Aim of the task => Restate the records below exactly. Pictures are not part of the copy.

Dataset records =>
== Segment start ==
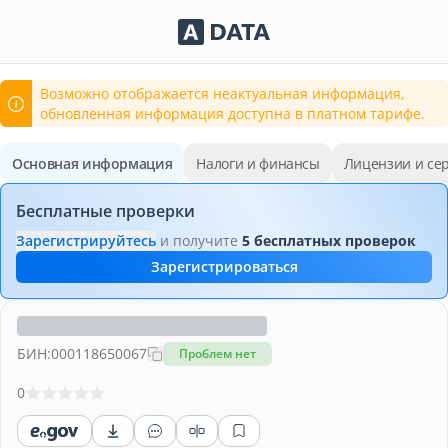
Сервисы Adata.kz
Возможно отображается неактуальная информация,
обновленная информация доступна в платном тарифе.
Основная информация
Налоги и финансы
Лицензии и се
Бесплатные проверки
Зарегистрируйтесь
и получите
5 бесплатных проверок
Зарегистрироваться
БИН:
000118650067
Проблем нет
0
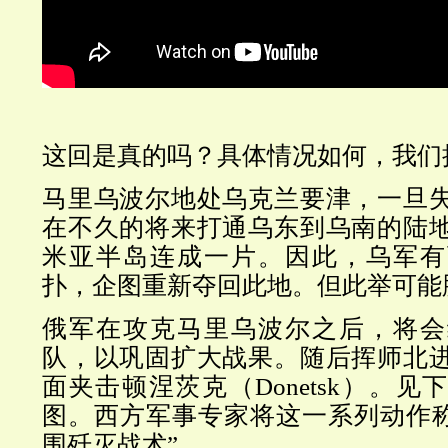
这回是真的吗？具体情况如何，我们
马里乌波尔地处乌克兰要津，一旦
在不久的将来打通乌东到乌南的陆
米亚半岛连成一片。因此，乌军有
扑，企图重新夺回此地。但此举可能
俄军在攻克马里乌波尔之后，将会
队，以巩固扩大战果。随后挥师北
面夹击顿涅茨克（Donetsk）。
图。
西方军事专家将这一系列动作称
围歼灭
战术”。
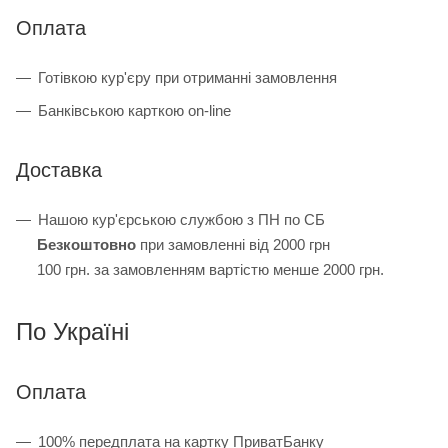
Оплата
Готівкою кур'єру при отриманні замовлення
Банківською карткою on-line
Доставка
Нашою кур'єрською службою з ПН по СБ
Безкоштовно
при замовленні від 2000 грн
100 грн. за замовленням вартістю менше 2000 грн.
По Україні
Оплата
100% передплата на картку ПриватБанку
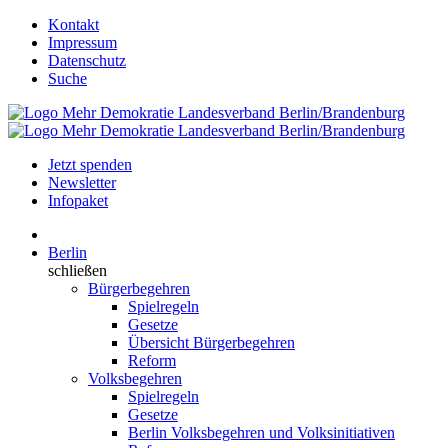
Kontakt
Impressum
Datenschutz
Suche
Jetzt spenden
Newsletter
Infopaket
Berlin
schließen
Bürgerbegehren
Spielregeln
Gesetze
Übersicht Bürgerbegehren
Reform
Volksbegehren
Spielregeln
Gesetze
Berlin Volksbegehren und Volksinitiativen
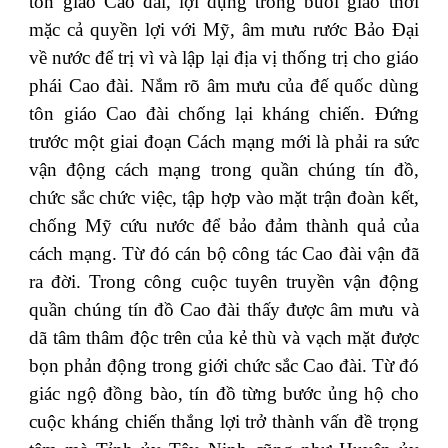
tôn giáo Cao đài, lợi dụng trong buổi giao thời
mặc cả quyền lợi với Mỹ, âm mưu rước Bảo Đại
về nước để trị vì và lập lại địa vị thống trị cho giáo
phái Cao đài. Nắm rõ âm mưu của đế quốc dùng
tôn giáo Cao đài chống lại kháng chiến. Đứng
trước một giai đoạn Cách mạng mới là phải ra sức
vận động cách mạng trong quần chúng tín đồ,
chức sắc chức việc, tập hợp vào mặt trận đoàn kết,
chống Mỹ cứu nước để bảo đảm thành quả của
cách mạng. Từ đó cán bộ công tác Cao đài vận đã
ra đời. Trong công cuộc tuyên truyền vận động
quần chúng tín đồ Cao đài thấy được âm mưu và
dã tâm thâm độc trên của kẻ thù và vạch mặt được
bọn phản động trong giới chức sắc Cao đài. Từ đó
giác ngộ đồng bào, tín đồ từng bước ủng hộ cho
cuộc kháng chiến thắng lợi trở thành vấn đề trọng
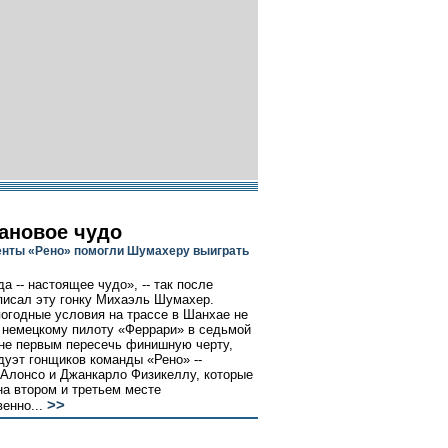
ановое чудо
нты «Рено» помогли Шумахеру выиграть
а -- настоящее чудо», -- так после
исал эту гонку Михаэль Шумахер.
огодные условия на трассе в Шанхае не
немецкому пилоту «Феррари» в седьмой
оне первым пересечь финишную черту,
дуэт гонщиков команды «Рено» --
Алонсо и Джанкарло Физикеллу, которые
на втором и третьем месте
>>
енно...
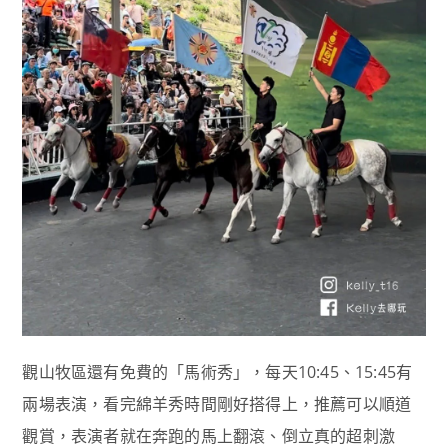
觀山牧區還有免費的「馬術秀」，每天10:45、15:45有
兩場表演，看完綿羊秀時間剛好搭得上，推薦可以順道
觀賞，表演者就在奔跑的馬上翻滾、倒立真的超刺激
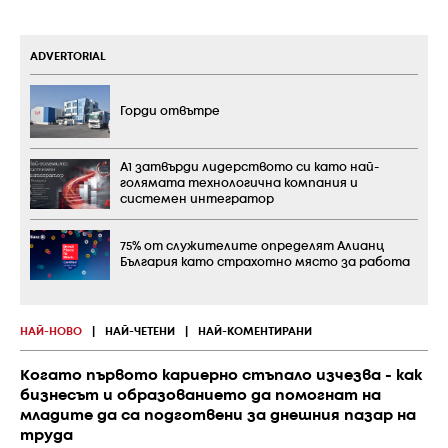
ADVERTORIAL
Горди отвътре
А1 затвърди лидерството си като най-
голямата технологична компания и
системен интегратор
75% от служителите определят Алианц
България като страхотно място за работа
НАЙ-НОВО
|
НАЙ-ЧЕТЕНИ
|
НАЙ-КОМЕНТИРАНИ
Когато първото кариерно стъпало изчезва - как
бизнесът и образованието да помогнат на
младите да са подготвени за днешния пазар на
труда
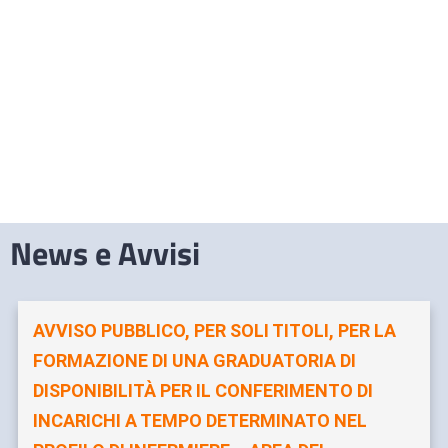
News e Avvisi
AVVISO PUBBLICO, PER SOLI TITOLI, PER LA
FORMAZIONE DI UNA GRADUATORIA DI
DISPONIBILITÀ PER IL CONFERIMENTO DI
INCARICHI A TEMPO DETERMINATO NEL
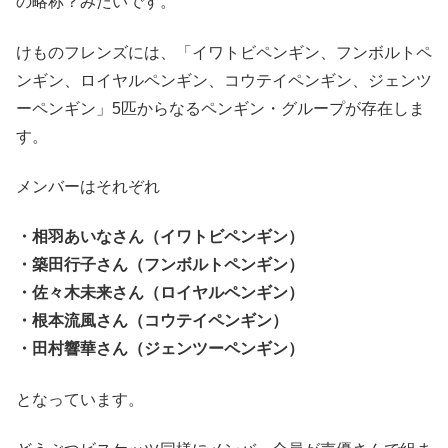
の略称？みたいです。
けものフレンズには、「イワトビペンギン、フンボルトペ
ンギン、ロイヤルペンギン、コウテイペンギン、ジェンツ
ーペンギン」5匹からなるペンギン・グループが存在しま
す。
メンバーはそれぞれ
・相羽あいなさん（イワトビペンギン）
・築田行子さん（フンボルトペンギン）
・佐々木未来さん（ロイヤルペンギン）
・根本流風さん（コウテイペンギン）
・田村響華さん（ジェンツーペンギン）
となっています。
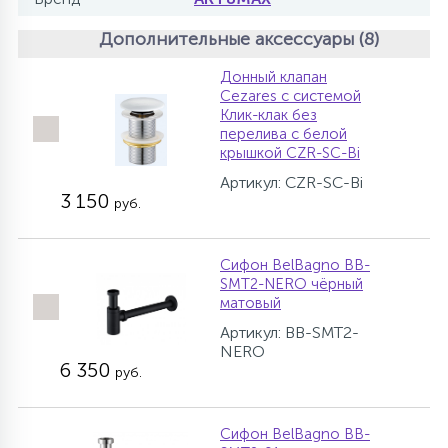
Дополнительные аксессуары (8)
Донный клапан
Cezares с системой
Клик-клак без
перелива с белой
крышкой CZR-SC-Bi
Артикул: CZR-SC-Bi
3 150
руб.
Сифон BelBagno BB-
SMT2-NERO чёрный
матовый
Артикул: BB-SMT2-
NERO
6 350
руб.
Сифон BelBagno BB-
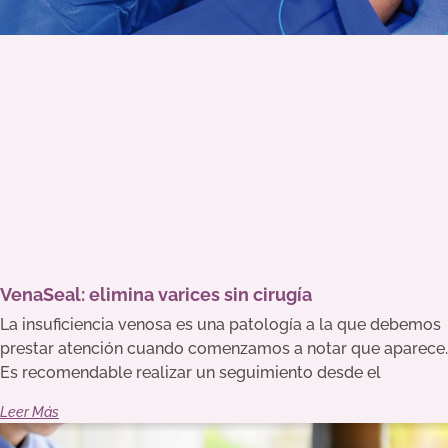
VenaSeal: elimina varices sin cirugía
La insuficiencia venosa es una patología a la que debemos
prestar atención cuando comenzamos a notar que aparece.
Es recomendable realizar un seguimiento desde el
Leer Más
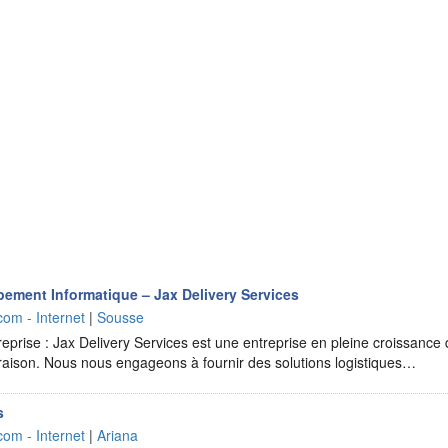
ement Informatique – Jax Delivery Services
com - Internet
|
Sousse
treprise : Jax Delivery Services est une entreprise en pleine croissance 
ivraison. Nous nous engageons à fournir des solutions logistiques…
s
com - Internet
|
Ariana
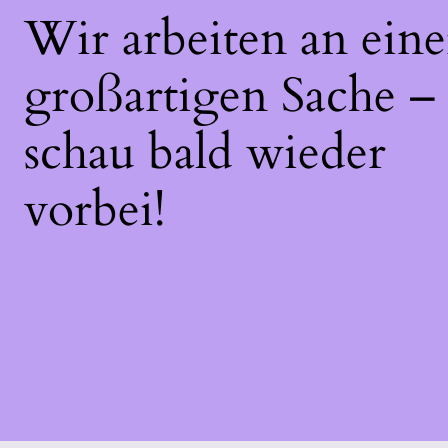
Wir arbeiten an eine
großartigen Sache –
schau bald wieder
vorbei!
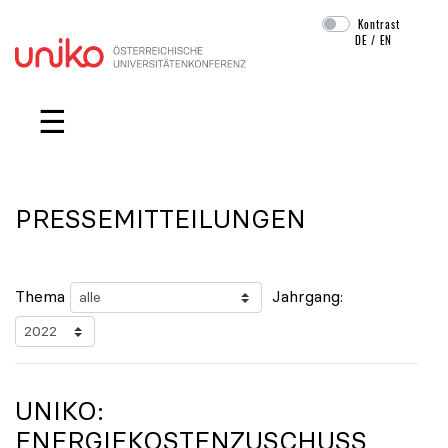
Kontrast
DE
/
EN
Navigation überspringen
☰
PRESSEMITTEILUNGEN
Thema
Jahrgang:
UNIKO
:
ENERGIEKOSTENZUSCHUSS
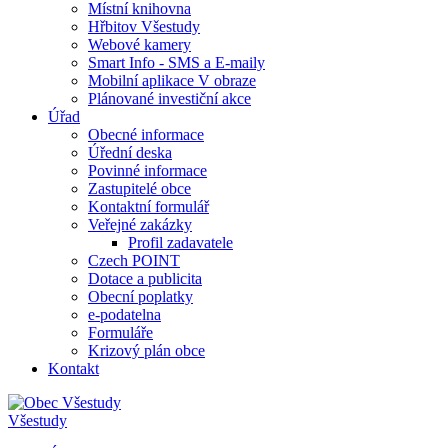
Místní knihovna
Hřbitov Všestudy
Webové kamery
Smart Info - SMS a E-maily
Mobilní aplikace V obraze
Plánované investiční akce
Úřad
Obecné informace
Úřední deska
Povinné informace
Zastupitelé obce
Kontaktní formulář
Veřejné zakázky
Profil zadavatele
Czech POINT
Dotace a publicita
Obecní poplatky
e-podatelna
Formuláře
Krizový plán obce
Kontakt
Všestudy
== Segment end ==
Answer to this exercise =>
Сервисы Adata.kz
Возможно отображается неактуальная информация,
обновленная информация доступна в платном тарифе.
Основная информация
Налоги и финансы
Лицензии и се
Бесплатные проверки
Зарегистрируйтесь
и получите
5 бесплатных проверок
Зарегистрироваться
БИН:
000118650067
Проблем нет
0
这回是真的吗？具体情况如何，我们
马里乌波尔地处乌克兰要津，一旦
在不久的将来打通乌东到乌南的陆
米亚半岛连成一片。因此，乌军有
扑，企图重新夺回此地。但此举可能
俄军在攻克马里乌波尔之后，将会
队，以巩固扩大战果。随后挥师北
面夹击顿涅茨克（Donetsk）。
图。
西方军事专家将这一系列动作称
围歼灭
战术”。
Оплата
Готівкою кур'єру при отриманні замовлення
Банківською карткою on-line
Доставка
Нашою кур'єрською службою з ПН по СБ
Безкоштовно
при замовленні від 2000 грн
100 грн. за замовленням вартістю менше 2000 грн.
По Україні
Оплата
100% передплата на картку ПриватБанку
Kontakt
Impressum
Datenschutz
Suche
Jetzt spenden
Newsletter
Infopaket
Berlin
schließen
Bürgerbegehren
Spielregeln
Gesetze
Übersicht Bürgerbegehren
Reform
Volksbegehren
Spielregeln
Gesetze
Berlin Volksbegehren und Volksinitiativen
tôn giáo Cao đài, lợi dụng trong buổi giao thời
mặc cả quyền lợi với Mỹ, âm mưu rước Bảo Đại
về nước để trị vì và lập lại địa vị thống trị cho giáo
phái Cao đài. Nắm rõ âm mưu của đế quốc dùng
tôn giáo Cao đài chống lại kháng chiến. Đứng
trước một giai đoạn Cách mạng mới là phải ra sức
vận động cách mạng trong quần chúng tín đồ,
chức sắc chức việc, tập hợp vào mặt trận đoàn kết,
chống Mỹ cứu nước để bảo đảm thành quả của
cách mạng. Từ đó cán bộ công tác Cao đài vận đã
ra đời. Trong công cuộc tuyên truyền vận động
quần chúng tín đồ Cao đài thấy được âm mưu và
dã tâm thâm độc trên của kẻ thù và vạch mặt được
bọn phản động trong giới chức sắc Cao đài. Từ đó
giác ngộ đồng bào, tín đồ từng bước ủng hộ cho
cuộc kháng chiến thắng lợi trở thành vấn đề trọng
ановое чудо
нты «Рено» помогли Шумахеру выиграть
а -- настоящее чудо», -- так после
исал эту гонку Михаэль Шумахер.
огодные условия на трассе в Шанхае не
немецкому пилоту «Феррари» в седьмой
оне первым пересечь финишную черту,
дуэт гонщиков команды «Рено» --
Алонсо и Джанкарло Физикеллу, которые
на втором и третьем месте
>>
енно...
觀山牧區還有免費的「馬術秀」，每天10:45、15:45有
兩場表演，看完綿羊秀時間剛好搭得上，推薦可以順道
觀賞，表演者就在奔跑的馬上翻滾、倒立真的超刺激
ADVERTORIAL
Горди отвътре
А1 затвърди лидерството си като най-
голямата технологична компания и
системен интегратор
75% от служителите определят Алианц
България като страхотно място за работа
НАЙ-НОВО
|
НАЙ-ЧЕТЕНИ
|
НАЙ-КОМЕНТИРАНИ
Когато първото кариерно стъпало изчезва - как
бизнесът и образованието да помогнат на
младите да са подготвени за днешния пазар на
труда
News e Avvisi
AVVISO PUBBLICO, PER SOLI TITOLI, PER LA
FORMAZIONE DI UNA GRADUATORIA DI
DISPONIBILITÀ PER IL CONFERIMENTO DI
INCARICHI A TEMPO DETERMINATO NEL
の略称？みたいです。
けものフレンズには、「イワトビペンギン、フンボルトペ
ンギン、ロイヤルペンギン、コウテイペンギン、ジェンツ
ーペンギン」5匹からなるペンギン・グループが存在しま
す。
メンバーはそれぞれ
・相羽あいなさん（イワトビペンギン）
・築田行子さん（フンボルトペンギン）
・佐々木未来さん（ロイヤルペンギン）
・根本流風さん（コウテイペンギン）
・田村響華さん（ジェンツーペンギン）
となっています。
Дополнительные аксессуары (8)
Донный клапан
Cezares с системой
Клик-клак без
перелива с белой
крышкой CZR-SC-Bi
Артикул: CZR-SC-Bi
3 150
руб.
Сифон BelBagno BB-
SMT2-NERO чёрный
матовый
Артикул: BB-SMT2-
NERO
6 350
руб.
Сифон BelBagno BB-
VenaSeal: elimina varices sin cirugía
La insuficiencia venosa es una patología a la que debemos
prestar atención cuando comenzamos a notar que aparece.
Es recomendable realizar un seguimiento desde el
Leer Más
ement Informatique – Jax Delivery Services
com - Internet
|
Sousse
treprise : Jax Delivery Services est une entreprise en pleine croissance 
ivraison. Nous nous engageons à fournir des solutions logistiques…
s
com - Internet
|
Ariana
Wir arbeiten an eine
großartigen Sache –
schau bald wieder
vorbei!
Kontrast
DE
/
EN
Navigation überspringen
☰
PRESSEMITTEILUNGEN
Thema
Jahrgang:
UNIKO
:
ENERGIEKOSTENZUSCHUSS
Místní knihovna
Hřbitov Všestudy
Webové kamery
Smart Info - SMS a E-maily
Mobilní aplikace V obraze
Plánované investiční akce
Úřad
Obecné informace
Úřední deska
Povinné informace
Zastupitelé obce
Kontaktní formulář
Veřejné zakázky
Profil zadavatele
Czech POINT
Dotace a publicita
Obecní poplatky
e-podatelna
Formuláře
Krizový plán obce
Kontakt
Všestudy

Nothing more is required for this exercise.